= Passage to read =
:::
- The Washington Times - Friday, December 12, 2014

Benedict Cumberbatch is no stranger to assaying men of complex mental aptitude and anguish, be it Sherlock Holmes or Khan Noonien Singh in last year’s “Star Trek Into Darkness.” In “The Imitation Game,” which opens in Washington, D.C., Friday, Mr. Cumberbatch portrays real-life British math professor Alan Turing, whose machine “Christopher” successfully broke the German Enigma code machine during World War II.

In what is almost certainly to be an Oscar-nominated turn, Mr. Cumberbatch portrays the wonky Turing as a man both arrogantly sure of himself while keeping secrets within at bay.

The screenplay, by first-time writer Graham Moore, is likely the wittiest of the year. Verbal jousting has always been a high mark of British comedies of manners, and “Imitation Game” features several scenes of startling repartee, not the least of which is an early one-on-one between Turing and his eventual boss Commander Denniston (Charles Dance), who is overseeing the anti-Enigma mission.

“I’m good at puzzles,” Turing says before Denniston promptly screams for his secretary to escort Turing out. Ah, but then Turing mentions Enigma, and his eccentricities are soon looked over as this man may, just may, win the war for the Crown.

Another verbal gem comes when a member of MI6 appears in the roomful of math whizzes. “But there are only five divisions. There is no MI6.” “That’s the spirit,” responds the spymaster.

Keira Knightley costars as Joan Clarke, a codebreaker brought on to the Enigma project. The chemistry between Miss Knightley and Mr. Cumberbatch gives human sizzle to what at times can be a rather technical story. (Computer programmers are a geeky bunch, and to be there more or less inventing them — under the shadow of the greatest armed conflict in history, no less — required a singularity of purpose that left little time for human connection.)
:::
= Information shown =

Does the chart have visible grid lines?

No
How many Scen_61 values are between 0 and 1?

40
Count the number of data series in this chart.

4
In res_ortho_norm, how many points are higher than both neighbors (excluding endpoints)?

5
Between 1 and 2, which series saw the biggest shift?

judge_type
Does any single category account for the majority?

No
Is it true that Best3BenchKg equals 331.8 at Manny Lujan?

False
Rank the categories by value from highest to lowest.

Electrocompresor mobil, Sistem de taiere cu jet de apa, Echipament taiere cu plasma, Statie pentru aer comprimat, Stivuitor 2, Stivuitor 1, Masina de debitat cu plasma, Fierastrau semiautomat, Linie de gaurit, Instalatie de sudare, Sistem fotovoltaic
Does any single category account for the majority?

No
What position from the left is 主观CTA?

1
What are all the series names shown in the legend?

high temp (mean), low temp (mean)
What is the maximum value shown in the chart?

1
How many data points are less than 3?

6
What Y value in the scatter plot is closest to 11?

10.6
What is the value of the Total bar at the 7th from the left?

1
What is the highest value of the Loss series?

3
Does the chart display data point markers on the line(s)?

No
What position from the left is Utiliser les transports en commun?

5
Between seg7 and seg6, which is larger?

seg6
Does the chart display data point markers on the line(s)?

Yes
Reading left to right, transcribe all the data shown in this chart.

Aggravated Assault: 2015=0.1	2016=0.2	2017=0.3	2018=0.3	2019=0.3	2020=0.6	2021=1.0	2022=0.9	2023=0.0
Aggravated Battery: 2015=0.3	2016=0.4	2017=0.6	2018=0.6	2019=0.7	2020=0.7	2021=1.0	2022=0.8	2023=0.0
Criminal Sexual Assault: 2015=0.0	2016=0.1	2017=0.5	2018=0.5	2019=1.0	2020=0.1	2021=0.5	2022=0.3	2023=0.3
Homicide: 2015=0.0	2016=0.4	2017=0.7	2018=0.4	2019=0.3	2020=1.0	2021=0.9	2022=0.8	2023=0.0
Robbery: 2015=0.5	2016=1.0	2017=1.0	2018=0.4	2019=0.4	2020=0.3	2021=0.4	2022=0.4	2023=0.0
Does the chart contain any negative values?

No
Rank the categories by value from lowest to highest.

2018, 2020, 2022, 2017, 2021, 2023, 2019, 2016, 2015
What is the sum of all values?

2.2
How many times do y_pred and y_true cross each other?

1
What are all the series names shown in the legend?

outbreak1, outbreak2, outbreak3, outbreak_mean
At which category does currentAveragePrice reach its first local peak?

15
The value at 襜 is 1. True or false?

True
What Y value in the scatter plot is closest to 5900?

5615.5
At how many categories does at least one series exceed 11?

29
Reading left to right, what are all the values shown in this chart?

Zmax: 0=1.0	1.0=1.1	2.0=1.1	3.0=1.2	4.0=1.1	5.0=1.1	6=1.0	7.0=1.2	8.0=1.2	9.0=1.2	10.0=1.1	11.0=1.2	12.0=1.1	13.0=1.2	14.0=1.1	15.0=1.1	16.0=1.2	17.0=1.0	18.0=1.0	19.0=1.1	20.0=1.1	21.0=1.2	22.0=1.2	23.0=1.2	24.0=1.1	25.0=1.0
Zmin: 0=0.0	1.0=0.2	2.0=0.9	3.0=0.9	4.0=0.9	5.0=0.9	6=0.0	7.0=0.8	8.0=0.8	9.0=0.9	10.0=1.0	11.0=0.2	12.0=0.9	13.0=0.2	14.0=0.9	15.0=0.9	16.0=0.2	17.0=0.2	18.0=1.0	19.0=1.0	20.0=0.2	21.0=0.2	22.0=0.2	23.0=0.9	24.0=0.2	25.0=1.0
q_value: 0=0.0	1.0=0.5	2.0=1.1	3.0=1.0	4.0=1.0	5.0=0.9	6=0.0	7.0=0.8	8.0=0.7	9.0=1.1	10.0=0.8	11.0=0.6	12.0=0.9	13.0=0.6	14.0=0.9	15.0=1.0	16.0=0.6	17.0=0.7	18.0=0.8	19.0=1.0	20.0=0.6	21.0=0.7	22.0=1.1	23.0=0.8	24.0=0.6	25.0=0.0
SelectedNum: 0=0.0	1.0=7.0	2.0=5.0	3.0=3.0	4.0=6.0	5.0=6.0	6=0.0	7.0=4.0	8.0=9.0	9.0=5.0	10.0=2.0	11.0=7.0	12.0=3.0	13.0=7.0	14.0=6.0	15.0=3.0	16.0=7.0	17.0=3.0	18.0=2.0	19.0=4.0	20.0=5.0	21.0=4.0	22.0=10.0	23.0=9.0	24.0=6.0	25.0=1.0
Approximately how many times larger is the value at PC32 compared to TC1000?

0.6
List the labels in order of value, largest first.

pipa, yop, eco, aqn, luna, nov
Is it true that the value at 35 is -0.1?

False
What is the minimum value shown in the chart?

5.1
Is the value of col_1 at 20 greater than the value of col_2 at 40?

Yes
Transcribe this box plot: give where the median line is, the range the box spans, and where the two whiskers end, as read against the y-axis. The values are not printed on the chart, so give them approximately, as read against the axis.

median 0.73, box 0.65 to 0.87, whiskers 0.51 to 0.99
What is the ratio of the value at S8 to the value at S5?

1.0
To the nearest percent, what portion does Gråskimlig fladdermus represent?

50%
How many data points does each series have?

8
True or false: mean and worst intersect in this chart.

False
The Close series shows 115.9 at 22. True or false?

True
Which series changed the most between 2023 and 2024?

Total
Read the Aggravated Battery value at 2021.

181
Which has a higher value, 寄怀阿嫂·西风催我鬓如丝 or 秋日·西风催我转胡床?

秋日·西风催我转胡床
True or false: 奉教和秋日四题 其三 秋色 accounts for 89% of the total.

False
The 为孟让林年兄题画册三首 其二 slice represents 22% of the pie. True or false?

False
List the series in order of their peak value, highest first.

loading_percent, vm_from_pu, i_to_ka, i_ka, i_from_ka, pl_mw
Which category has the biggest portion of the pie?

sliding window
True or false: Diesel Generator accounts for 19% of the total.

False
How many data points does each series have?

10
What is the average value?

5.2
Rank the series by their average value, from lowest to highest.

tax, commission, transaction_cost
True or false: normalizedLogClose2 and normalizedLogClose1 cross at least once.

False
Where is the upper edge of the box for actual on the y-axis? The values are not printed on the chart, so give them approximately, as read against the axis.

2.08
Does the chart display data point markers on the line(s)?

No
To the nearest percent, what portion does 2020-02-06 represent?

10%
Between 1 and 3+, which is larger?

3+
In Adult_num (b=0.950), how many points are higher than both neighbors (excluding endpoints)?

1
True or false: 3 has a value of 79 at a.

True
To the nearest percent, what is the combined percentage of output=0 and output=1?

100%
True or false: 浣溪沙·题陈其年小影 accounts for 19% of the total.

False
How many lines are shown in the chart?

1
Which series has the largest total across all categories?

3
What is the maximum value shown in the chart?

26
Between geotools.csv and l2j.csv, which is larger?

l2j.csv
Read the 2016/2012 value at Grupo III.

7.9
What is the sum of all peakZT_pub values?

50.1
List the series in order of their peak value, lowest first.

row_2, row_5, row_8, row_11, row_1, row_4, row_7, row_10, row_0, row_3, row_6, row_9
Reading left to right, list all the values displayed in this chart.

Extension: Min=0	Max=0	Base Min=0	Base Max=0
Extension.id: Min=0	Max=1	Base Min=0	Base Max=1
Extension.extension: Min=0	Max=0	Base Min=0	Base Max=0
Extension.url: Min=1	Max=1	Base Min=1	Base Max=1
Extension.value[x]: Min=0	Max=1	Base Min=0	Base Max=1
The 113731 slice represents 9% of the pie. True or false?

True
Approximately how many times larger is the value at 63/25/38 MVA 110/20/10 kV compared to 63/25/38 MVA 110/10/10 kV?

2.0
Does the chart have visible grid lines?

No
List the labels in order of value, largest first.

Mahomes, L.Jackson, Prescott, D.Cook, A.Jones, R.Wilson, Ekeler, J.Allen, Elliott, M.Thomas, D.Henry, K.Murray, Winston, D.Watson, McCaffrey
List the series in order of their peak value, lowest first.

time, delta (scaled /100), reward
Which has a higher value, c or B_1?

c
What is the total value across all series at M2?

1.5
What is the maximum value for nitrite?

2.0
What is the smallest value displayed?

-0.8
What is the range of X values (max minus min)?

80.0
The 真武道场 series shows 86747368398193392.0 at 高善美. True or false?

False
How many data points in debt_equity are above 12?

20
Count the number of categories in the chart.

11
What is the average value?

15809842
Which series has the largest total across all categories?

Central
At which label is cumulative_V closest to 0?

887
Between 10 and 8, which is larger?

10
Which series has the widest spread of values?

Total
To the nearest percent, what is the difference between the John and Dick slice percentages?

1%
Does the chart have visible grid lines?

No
:::
= Exercise tasks =
1 > Answer these from the film review:
(a) Who wrote the screenplay?
(b) Which actor plays Commander Denniston?
(c) What character does Keira Knightley play?
2 > Repeat everything in the film review from "Benedict Cumberbatch is" down to "World War II.", without changing a word.
The data come from another source and are not part of the film review.

= Results for the exercise =
1 >
(a) Graham Moore
(b) Charles Dance
(c) Joan Clarke

2 >
Benedict Cumberbatch is no stranger to assaying men of complex mental aptitude and anguish, be it Sherlock Holmes or Khan Noonien Singh in last year’s “Star Trek Into Darkness.” In “The Imitation Game,” which opens in Washington, D.C., Friday, Mr. Cumberbatch portrays real-life British math professor Alan Turing, whose machine “Christopher” successfully broke the German Enigma code machine during World War II.